Probiotics and antimicrobial effects
Several studies have confirmed that probiotics might reduce digestive infection.3 This is of particular interest as CKD patients are at higher risk of Clostridium difficile infection. Indeed, some probiotic strains have been shown to produce elaborated antibacterial compounds referred to as bacteriocins or antimicrobial peptide. Antimicrobial peptides may act as colonizing peptides, facilitating the competition of a probiotic with the resident microbiota, as killing peptides eliminating pathogens, or serve as signaling peptides for other bacteria or the immune system. Along the same line, lactic acid-producing Lactobacilli exert antimicrobial effects by reducing the local pH in the gut lumen. Lactobacillis salivarus produces an in vivo bacteriocin that has been shown to significantly protect mice against infection with the invasive foodborne pathogen Listeria monocytogenes. Finally, Lactobacillus fermentum stimulates human β-defensin mRNA expression and protein secretion in the intestine.
Other probiotics could influence gene expression of microbial pathogens and thereby reduce their hostility. For instance, Lactobacillus acidophilus may interfere with the virulence gene expression of enterohemorrhagic Escherichia coli O157:H7. Probiotics could prevent the binding of enteric pathogens to mucosal surfaces by obscuring the receptor-binding sites, thus preventing pathogens from invading the host and allowing for an increased clearance of the pathogen from the GIT.

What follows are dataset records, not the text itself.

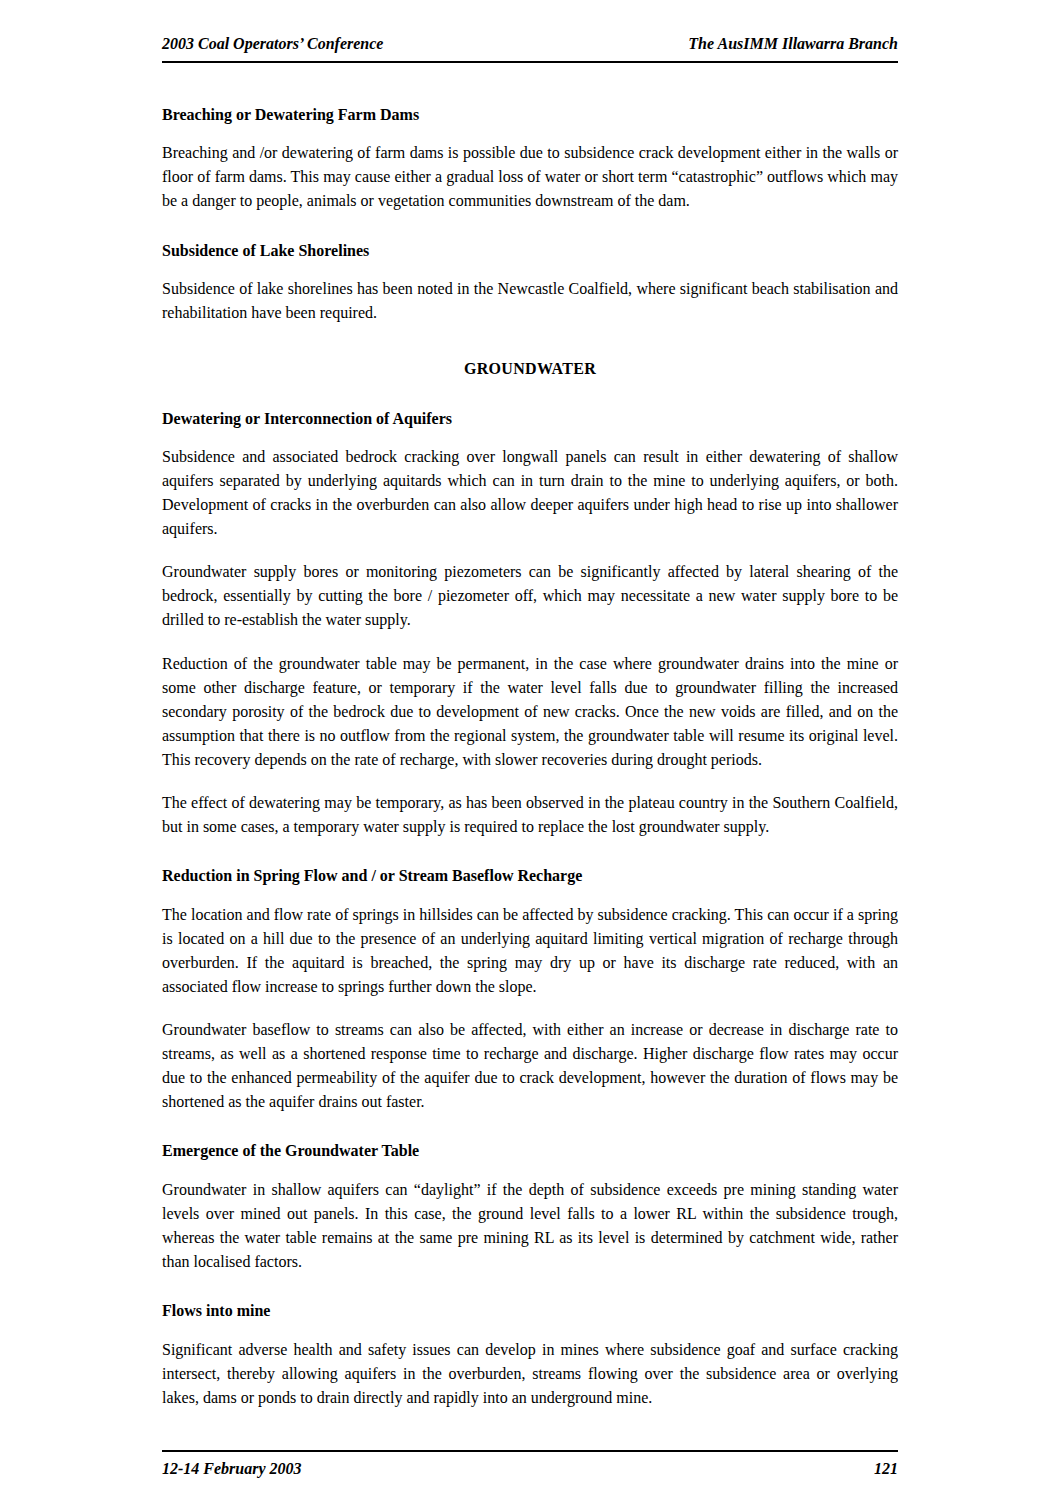2003 Coal Operators’ Conference The AusIMM Illawarra Branch
Breaching or Dewatering Farm Dams
Breaching and /or dewatering of farm dams is possible due to subsidence crack development either in the walls or floor of farm dams. This may cause either a gradual loss of water or short term “catastrophic” outflows which may be a danger to people, animals or vegetation communities downstream of the dam.
Subsidence of Lake Shorelines
Subsidence of lake shorelines has been noted in the Newcastle Coalfield, where significant beach stabilisation and rehabilitation have been required.
Groundwater
Dewatering or Interconnection of Aquifers
Subsidence and associated bedrock cracking over longwall panels can result in either dewatering of shallow aquifers separated by underlying aquitards which can in turn drain to the mine to underlying aquifers, or both. Development of cracks in the overburden can also allow deeper aquifers under high head to rise up into shallower aquifers.
Groundwater supply bores or monitoring piezometers can be significantly affected by lateral shearing of the bedrock, essentially by cutting the bore / piezometer off, which may necessitate a new water supply bore to be drilled to re-establish the water supply.
Reduction of the groundwater table may be permanent, in the case where groundwater drains into the mine or some other discharge feature, or temporary if the water level falls due to groundwater filling the increased secondary porosity of the bedrock due to development of new cracks. Once the new voids are filled, and on the assumption that there is no outflow from the regional system, the groundwater table will resume its original level. This recovery depends on the rate of recharge, with slower recoveries during drought periods.
The effect of dewatering may be temporary, as has been observed in the plateau country in the Southern Coalfield, but in some cases, a temporary water supply is required to replace the lost groundwater supply.
Reduction in Spring Flow and / or Stream Baseflow Recharge
The location and flow rate of springs in hillsides can be affected by subsidence cracking. This can occur if a spring is located on a hill due to the presence of an underlying aquitard limiting vertical migration of recharge through overburden. If the aquitard is breached, the spring may dry up or have its discharge rate reduced, with an associated flow increase to springs further down the slope.
Groundwater baseflow to streams can also be affected, with either an increase or decrease in discharge rate to streams, as well as a shortened response time to recharge and discharge. Higher discharge flow rates may occur due to the enhanced permeability of the aquifer due to crack development, however the duration of flows may be shortened as the aquifer drains out faster.
Emergence of the Groundwater Table
Groundwater in shallow aquifers can “daylight” if the depth of subsidence exceeds pre mining standing water levels over mined out panels. In this case, the ground level falls to a lower RL within the subsidence trough, whereas the water table remains at the same pre mining RL as its level is determined by catchment wide, rather than localised factors.
Flows into mine
Significant adverse health and safety issues can develop in mines where subsidence goaf and surface cracking intersect, thereby allowing aquifers in the overburden, streams flowing over the subsidence area or overlying lakes, dams or ponds to drain directly and rapidly into an underground mine.
12-14 February 2003 121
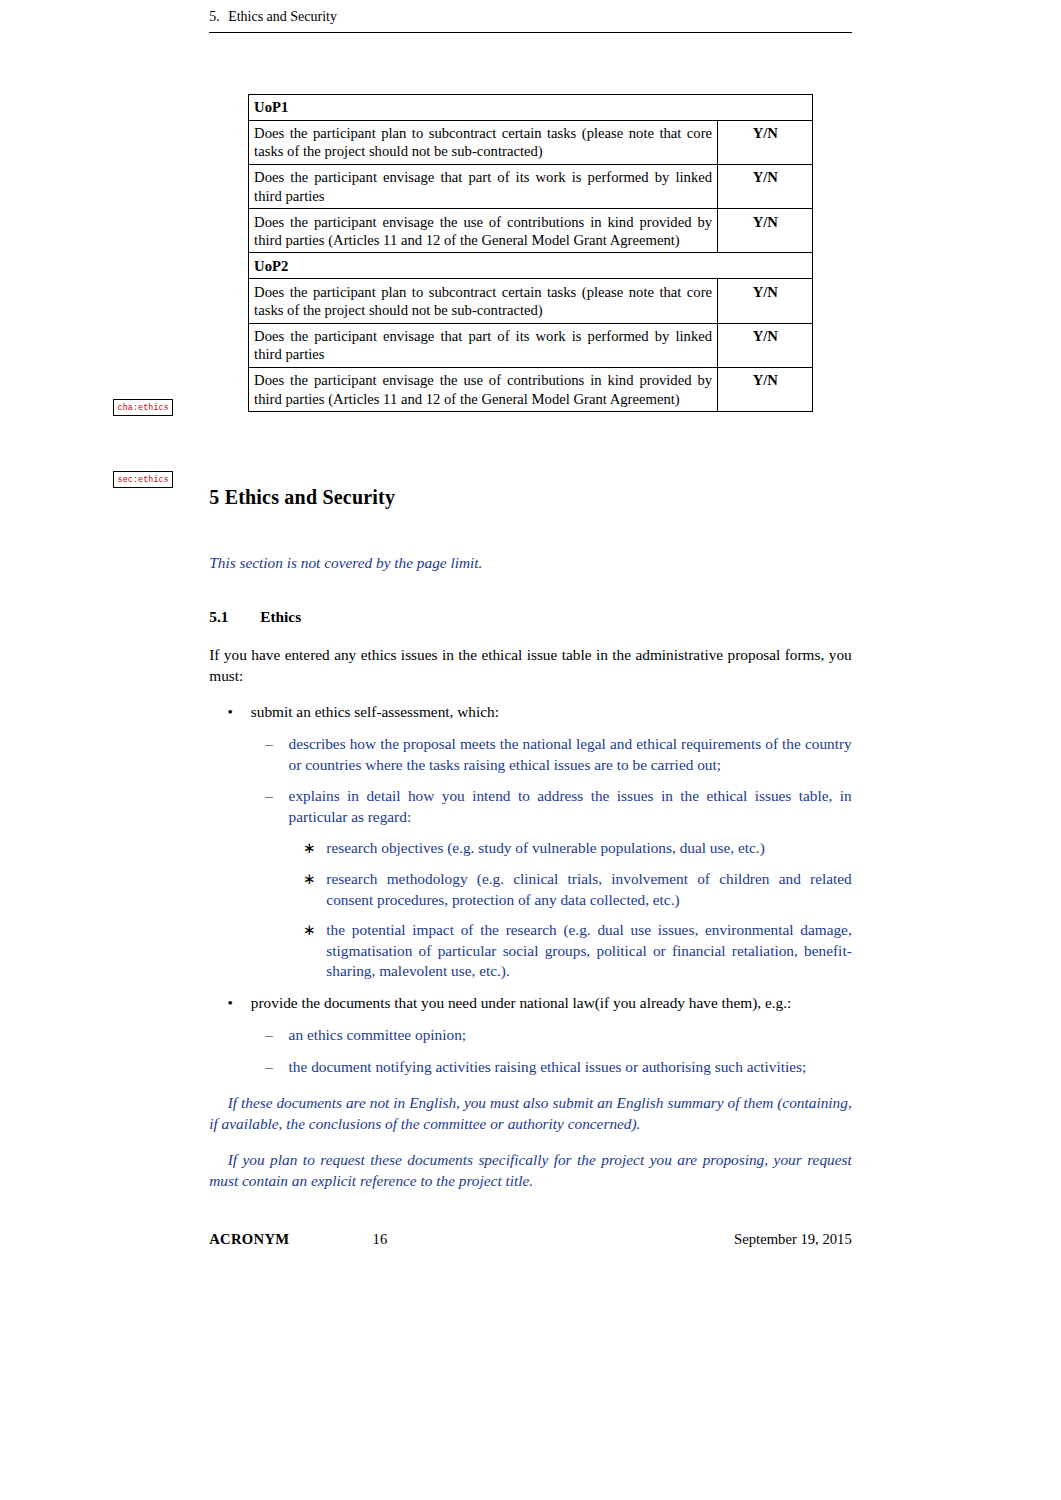5. Ethics and Security
| UoP1 |
| --- |
| Does the participant plan to subcontract certain tasks (please note that core tasks of the project should not be sub-contracted) | Y/N |
| Does the participant envisage that part of its work is performed by linked third parties | Y/N |
| Does the participant envisage the use of contributions in kind provided by third parties (Articles 11 and 12 of the General Model Grant Agreement) | Y/N |
| UoP2 |
| Does the participant plan to subcontract certain tasks (please note that core tasks of the project should not be sub-contracted) | Y/N |
| Does the participant envisage that part of its work is performed by linked third parties | Y/N |
| Does the participant envisage the use of contributions in kind provided by third parties (Articles 11 and 12 of the General Model Grant Agreement) | Y/N |
5 Ethics and Security
cha:ethics
This section is not covered by the page limit.
sec:ethics
5.1 Ethics
If you have entered any ethics issues in the ethical issue table in the administrative proposal forms, you must:
submit an ethics self-assessment, which:
describes how the proposal meets the national legal and ethical requirements of the country or countries where the tasks raising ethical issues are to be carried out;
explains in detail how you intend to address the issues in the ethical issues table, in particular as regard:
research objectives (e.g. study of vulnerable populations, dual use, etc.)
research methodology (e.g. clinical trials, involvement of children and related consent procedures, protection of any data collected, etc.)
the potential impact of the research (e.g. dual use issues, environmental damage, stigmatisation of particular social groups, political or financial retaliation, benefit-sharing, malevolent use, etc.).
provide the documents that you need under national law(if you already have them), e.g.:
an ethics committee opinion;
the document notifying activities raising ethical issues or authorising such activities;
If these documents are not in English, you must also submit an English summary of them (containing, if available, the conclusions of the committee or authority concerned).
If you plan to request these documents specifically for the project you are proposing, your request must contain an explicit reference to the project title.
ACRONYM 16 September 19, 2015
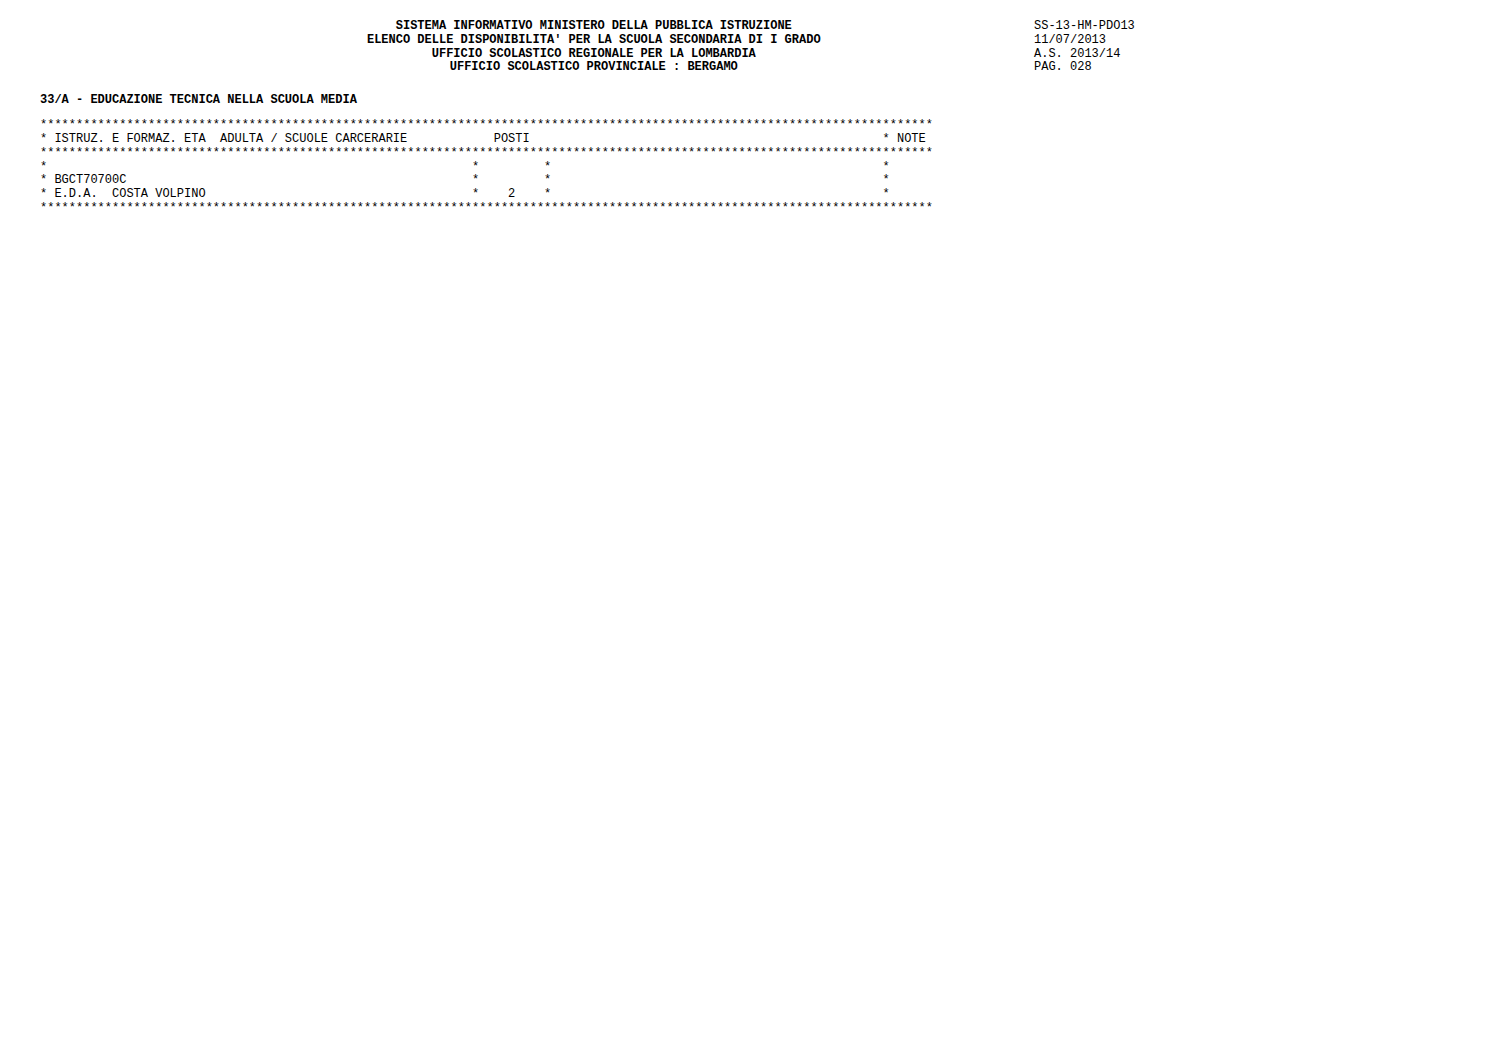| | SISTEMA INFORMATIVO MINISTERO DELLA PUBBLICA ISTRUZIONE ELENCO DELLE DISPONIBILITA' PER LA SCUOLA SECONDARIA DI I GRADO UFFICIO SCOLASTICO REGIONALE PER LA LOMBARDIA UFFICIO SCOLASTICO PROVINCIALE : BERGAMO | SS-13-HM-PDO13 11/07/2013 A.S. 2013/14 PAG. 028 |
33/A - EDUCAZIONE TECNICA NELLA SCUOLA MEDIA
****************************************************************************************************************************
* ISTRUZ. E FORMAZ. ETA  ADULTA / SCUOLE CARCERARIE            POSTI                                                 * NOTE
****************************************************************************************************************************
*                                                           *         *                                              *
* BGCT70700C                                                *         *                                              *
* E.D.A.  COSTA VOLPINO                                     *    2    *                                              *
****************************************************************************************************************************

Probiotics, immunity, and inflammation
By decreasing the presence of pathobionts, probiotics have proven that it is possible to enhance both innate and adaptive arms of the host immune system.26 For instance, some probiotic strains have the ability to promote the differentiation of B cells and increase the production of secretory IgA. Polymeric IgA sticks to the mucus layer overlying the gut epithelium and binds to pathogenic microorganisms, thereby reducing their ability to gain access to the endothelial cells.
Other probiotic strains stimulate the innate immune system by signaling to dendritic cells, which then travel to mesenteric lymph nodes where they induce regulatory T cells (FoxP3+) and the production of anti-inflammatory cytokines (interleukin-10 and transforming growth factor-β). For example, Saccharomyces boulardii was shown to reduce intestinal inflammation through modulation of the T-cell response and reduced trafficking of Th1 cells, which resulted in a reduction of the proinflammatory cytokine interferon-γ. The relative serum cytokine profiles have been reported to predict the ability of the probiotic strains to have an impact on disease outcome.
Probiotics can also modulate the activation of the proinflammatory nuclear factor-κB to slow down the deleterious LPS flow and decrease interleukin-8 secretion, which is a potent neutrophil chemoattractant to sites of intestinal injury.26 However, there are also reports that some strains of probiotics are able to activate nuclear factor-κB and increase levels of the proinflammatory cytokine directly or through the increase of ammonia and ammonium hydroxide (NH3/NH4OH) production. These discrepancies serve to further emphasize the strain-specific effects of probiotics on the host.